Another time, the day after drinking a 12 pack of Beast Ice ( a bad idea BTW), I took a shit, it looked like a nice berber carpet with brown grape like globs floating throughout. That was also a very artistic shit. I didn’t treat that shit any different. I flush it too.
I’m saddened when I flush artistic shit, but since I’m not a shit-racist, I flush it just the same.
If there was some way to preserve and treat each shit differently I would. But in a world of billions of piles of shit, it’s just not possible.
I would say shit with corn in it could be scooped up and possibly planted…and there-fore recycled, to end up in the bowl once again. Sort of like the way trailer trash breeds and half educated NAACP proponents keep popping up complaining.
Ahh, just wanted to point out something.
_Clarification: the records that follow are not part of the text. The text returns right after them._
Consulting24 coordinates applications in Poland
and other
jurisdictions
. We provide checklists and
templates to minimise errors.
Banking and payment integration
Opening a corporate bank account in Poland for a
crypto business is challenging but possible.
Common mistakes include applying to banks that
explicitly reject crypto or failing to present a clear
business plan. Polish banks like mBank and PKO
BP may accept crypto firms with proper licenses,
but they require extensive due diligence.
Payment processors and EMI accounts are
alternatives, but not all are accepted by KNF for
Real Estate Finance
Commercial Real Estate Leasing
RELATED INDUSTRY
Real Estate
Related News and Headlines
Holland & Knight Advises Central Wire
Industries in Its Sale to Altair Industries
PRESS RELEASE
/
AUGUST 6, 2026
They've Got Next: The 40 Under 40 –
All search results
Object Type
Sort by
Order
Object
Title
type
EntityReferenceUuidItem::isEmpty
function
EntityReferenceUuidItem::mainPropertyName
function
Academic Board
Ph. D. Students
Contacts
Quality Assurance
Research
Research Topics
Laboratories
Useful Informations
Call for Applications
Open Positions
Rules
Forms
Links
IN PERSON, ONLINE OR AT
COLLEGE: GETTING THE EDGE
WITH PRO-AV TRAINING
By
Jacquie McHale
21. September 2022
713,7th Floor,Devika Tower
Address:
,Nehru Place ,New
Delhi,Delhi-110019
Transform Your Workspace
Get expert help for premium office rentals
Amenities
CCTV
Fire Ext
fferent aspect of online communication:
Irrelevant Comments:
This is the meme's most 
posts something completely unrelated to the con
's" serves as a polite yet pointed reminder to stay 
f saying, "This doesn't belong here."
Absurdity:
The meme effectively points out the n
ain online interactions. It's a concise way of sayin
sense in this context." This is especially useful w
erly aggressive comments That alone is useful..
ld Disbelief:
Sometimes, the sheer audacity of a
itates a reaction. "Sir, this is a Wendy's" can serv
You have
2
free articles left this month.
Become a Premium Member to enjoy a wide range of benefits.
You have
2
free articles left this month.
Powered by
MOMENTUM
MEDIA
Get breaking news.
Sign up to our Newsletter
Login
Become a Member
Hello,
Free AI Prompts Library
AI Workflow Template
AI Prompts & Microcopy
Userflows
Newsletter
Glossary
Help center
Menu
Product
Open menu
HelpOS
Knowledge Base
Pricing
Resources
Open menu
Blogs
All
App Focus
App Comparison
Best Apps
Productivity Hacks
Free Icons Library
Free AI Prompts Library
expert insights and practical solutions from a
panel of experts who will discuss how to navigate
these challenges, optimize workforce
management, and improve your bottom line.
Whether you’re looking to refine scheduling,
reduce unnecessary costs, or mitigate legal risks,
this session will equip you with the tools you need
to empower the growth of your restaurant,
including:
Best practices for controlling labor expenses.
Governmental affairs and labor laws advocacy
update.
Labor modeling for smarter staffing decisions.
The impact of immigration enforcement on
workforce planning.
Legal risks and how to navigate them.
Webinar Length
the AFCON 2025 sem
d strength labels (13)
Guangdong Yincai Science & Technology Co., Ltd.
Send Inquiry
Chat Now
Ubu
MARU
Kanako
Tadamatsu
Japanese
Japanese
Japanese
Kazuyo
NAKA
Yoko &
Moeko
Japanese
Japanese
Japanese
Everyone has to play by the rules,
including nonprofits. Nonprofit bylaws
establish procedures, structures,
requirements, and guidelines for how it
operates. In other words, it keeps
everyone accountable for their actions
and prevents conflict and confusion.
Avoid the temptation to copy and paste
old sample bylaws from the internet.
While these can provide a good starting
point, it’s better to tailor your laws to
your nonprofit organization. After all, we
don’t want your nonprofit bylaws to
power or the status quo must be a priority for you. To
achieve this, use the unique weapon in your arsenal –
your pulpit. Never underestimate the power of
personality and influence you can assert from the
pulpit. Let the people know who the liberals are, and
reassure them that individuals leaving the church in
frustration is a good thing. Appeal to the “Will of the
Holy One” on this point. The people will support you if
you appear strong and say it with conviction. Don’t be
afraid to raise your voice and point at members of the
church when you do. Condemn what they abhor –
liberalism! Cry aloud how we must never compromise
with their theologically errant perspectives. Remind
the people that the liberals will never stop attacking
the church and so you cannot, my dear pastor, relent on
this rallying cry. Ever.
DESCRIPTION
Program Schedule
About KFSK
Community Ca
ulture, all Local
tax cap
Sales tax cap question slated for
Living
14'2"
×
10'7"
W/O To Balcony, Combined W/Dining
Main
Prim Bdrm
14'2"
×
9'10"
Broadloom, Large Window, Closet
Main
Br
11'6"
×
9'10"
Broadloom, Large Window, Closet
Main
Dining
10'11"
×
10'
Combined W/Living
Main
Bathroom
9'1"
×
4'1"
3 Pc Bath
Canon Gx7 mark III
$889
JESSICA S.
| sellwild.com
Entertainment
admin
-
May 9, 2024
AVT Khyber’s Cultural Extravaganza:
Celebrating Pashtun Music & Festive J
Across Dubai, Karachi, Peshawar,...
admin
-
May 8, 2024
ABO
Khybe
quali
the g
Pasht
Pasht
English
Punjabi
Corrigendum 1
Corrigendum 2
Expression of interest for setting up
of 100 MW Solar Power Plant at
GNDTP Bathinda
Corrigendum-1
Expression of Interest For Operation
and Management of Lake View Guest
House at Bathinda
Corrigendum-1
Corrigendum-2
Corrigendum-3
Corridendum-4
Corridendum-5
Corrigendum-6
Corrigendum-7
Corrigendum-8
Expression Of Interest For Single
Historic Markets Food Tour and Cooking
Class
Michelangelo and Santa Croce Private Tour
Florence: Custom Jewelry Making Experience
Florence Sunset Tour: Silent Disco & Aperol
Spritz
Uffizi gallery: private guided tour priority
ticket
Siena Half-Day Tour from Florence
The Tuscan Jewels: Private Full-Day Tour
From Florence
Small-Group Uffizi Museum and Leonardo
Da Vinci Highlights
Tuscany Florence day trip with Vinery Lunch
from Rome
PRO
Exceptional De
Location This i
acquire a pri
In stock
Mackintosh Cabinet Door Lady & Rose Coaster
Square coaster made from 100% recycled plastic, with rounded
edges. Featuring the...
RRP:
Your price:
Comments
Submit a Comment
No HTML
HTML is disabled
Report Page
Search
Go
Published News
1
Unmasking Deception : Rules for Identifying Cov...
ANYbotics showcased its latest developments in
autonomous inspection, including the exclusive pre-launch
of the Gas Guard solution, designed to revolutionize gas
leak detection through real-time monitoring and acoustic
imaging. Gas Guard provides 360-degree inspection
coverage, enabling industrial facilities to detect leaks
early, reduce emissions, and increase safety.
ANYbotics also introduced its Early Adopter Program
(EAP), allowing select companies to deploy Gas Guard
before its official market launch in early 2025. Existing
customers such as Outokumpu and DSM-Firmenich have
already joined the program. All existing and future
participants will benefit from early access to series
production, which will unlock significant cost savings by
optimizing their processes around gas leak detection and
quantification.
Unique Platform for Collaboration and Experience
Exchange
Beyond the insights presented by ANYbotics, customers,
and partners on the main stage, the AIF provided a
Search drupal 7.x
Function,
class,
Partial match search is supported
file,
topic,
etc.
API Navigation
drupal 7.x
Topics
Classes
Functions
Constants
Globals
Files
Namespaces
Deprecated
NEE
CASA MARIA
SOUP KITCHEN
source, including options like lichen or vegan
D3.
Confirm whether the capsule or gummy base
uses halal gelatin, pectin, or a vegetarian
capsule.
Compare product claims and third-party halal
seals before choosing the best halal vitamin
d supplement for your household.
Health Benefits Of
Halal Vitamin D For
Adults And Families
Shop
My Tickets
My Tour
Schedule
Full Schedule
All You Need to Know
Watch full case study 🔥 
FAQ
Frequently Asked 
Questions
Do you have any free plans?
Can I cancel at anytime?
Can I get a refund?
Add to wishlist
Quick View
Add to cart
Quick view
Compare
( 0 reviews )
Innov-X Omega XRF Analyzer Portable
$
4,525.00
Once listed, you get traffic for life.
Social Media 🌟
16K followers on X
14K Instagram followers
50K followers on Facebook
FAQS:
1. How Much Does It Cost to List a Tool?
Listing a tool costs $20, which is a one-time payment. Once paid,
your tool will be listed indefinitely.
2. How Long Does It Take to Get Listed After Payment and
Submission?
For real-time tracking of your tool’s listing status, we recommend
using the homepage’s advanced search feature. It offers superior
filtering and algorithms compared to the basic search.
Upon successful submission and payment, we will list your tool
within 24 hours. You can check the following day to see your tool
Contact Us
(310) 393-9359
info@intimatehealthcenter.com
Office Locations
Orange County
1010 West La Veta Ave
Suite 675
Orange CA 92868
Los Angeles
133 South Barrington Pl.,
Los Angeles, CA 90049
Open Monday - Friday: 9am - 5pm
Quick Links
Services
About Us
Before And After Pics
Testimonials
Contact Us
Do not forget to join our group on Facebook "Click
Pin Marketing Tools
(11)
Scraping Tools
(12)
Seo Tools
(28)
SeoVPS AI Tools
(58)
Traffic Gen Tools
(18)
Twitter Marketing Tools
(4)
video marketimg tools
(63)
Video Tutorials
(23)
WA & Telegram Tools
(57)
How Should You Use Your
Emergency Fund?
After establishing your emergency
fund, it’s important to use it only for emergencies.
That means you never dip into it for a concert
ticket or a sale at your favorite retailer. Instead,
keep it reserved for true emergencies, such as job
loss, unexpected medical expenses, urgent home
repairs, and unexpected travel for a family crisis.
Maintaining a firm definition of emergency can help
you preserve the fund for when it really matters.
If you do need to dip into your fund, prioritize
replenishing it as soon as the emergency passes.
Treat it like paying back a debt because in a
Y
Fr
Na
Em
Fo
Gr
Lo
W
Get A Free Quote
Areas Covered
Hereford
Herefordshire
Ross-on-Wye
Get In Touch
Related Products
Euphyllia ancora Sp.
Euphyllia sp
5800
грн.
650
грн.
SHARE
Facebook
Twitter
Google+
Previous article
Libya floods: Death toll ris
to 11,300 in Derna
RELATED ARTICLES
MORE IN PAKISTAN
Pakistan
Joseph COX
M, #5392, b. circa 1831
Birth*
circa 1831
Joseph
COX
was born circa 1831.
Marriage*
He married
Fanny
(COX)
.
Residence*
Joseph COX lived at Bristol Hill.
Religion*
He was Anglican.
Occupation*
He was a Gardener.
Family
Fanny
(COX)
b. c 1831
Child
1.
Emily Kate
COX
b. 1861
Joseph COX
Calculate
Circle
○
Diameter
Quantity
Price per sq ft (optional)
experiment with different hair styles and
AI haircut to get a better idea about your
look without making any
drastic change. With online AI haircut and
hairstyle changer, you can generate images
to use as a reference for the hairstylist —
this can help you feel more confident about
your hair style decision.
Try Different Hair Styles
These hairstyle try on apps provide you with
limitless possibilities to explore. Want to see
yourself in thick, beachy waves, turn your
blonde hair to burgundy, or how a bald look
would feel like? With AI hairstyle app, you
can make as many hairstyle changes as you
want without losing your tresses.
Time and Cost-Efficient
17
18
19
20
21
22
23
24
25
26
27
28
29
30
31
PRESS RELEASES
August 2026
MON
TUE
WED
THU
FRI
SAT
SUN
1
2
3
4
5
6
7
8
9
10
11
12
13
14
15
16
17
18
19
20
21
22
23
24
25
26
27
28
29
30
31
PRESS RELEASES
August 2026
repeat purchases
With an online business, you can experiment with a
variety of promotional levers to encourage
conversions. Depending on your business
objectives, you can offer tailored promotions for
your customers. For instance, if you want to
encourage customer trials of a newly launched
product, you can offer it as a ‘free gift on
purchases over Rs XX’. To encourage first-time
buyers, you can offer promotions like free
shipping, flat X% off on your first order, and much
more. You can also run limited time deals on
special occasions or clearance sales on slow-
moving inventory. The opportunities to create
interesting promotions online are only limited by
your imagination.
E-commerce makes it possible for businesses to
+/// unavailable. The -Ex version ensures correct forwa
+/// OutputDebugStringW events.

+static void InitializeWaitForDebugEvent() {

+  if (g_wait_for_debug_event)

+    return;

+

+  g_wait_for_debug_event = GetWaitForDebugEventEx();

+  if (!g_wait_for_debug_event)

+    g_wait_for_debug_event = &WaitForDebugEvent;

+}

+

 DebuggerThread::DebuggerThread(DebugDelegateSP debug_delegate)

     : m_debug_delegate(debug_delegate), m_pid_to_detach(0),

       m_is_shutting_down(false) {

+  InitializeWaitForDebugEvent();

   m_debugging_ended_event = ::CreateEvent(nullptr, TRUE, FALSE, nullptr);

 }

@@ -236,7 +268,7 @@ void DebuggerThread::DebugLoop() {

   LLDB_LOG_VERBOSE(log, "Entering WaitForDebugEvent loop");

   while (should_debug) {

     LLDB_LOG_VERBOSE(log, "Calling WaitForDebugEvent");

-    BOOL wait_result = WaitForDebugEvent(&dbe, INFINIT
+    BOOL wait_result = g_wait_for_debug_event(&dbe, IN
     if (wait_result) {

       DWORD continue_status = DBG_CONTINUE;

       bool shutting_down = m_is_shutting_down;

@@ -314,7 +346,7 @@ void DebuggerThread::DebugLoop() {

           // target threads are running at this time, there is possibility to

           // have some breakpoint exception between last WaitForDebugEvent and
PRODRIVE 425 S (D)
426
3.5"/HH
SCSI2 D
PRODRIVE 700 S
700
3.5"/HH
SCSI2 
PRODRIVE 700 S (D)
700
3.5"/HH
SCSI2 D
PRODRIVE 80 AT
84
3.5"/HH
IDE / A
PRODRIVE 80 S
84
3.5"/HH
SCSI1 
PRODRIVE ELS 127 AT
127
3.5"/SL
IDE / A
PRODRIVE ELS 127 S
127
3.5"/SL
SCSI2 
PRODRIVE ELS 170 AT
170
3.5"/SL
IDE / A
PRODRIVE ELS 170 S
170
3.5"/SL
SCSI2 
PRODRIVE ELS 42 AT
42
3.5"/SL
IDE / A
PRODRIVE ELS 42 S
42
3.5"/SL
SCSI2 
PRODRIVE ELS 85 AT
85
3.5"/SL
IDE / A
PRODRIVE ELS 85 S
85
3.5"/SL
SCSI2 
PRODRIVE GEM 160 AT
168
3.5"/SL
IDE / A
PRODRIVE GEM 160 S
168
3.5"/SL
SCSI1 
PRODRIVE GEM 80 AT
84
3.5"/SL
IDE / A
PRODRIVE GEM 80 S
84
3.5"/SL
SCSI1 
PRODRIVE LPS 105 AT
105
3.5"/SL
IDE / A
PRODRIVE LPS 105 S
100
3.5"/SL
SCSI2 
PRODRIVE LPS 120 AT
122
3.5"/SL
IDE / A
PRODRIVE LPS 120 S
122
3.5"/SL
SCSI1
Brazilian is not an ethnicity, but rather a nationality. Giselle is white, her descendants are from Portugal and don’t go saing then she’s Portuguese cause that too is a nationality. Just thought I’d shed some light.
Portugese? she is rather obviously german! (no im not german im scottish) but i agree with the ethnicity point you made….
they just speak portugese doesnt mean thaey all have portugese ancestry )both of gisele’s parents speak german)
i don’t think there is anything wrong with the cover and I’m black.
I bet he could fit that pickle in his butt?
-DontWant
I might buy that mag, but only if there is a shot of Lebron pulling his shorts down and a 12″ mandingo cock was flopping out; then, at the same time a look of shock and horror on skinny assed Gazelle’s face.
Shot two:
Seeing him chase her around with it “WHOA WHOA WHOA you skinny white bitch. I’m gonna split you open from chitlins clear back to your turd squriter!”
Then a third shot:
Her face white, eyes rolled back in her head, in a cock induced coma.
Yeah, yeah…Hehe, then Bevis and Butthead could run in and do their head-banging and ass shaking dance!
That would be cool.
Vogue would really rock then!
They should make you their editor to make them more “edgy”
That wouldn’t be a good idea: it would all end very badly.
Vogue would become a bi-sexual version Hustler.
There are so many gay men working in fashion, with my love of anal sex things would get messy quickly.
I would end up seduced and loved-up by some young girly-man.
This new found proclivity for bi-sexuality would lead to Vogue presenting bizzare content.
At that point a whole issue would end up looking like the “Ta-Da” moment of an Aristocrats joke with a moderate amount of fashion content.
A man has to must his limitations….
Here end-eth the lesson grasshopper.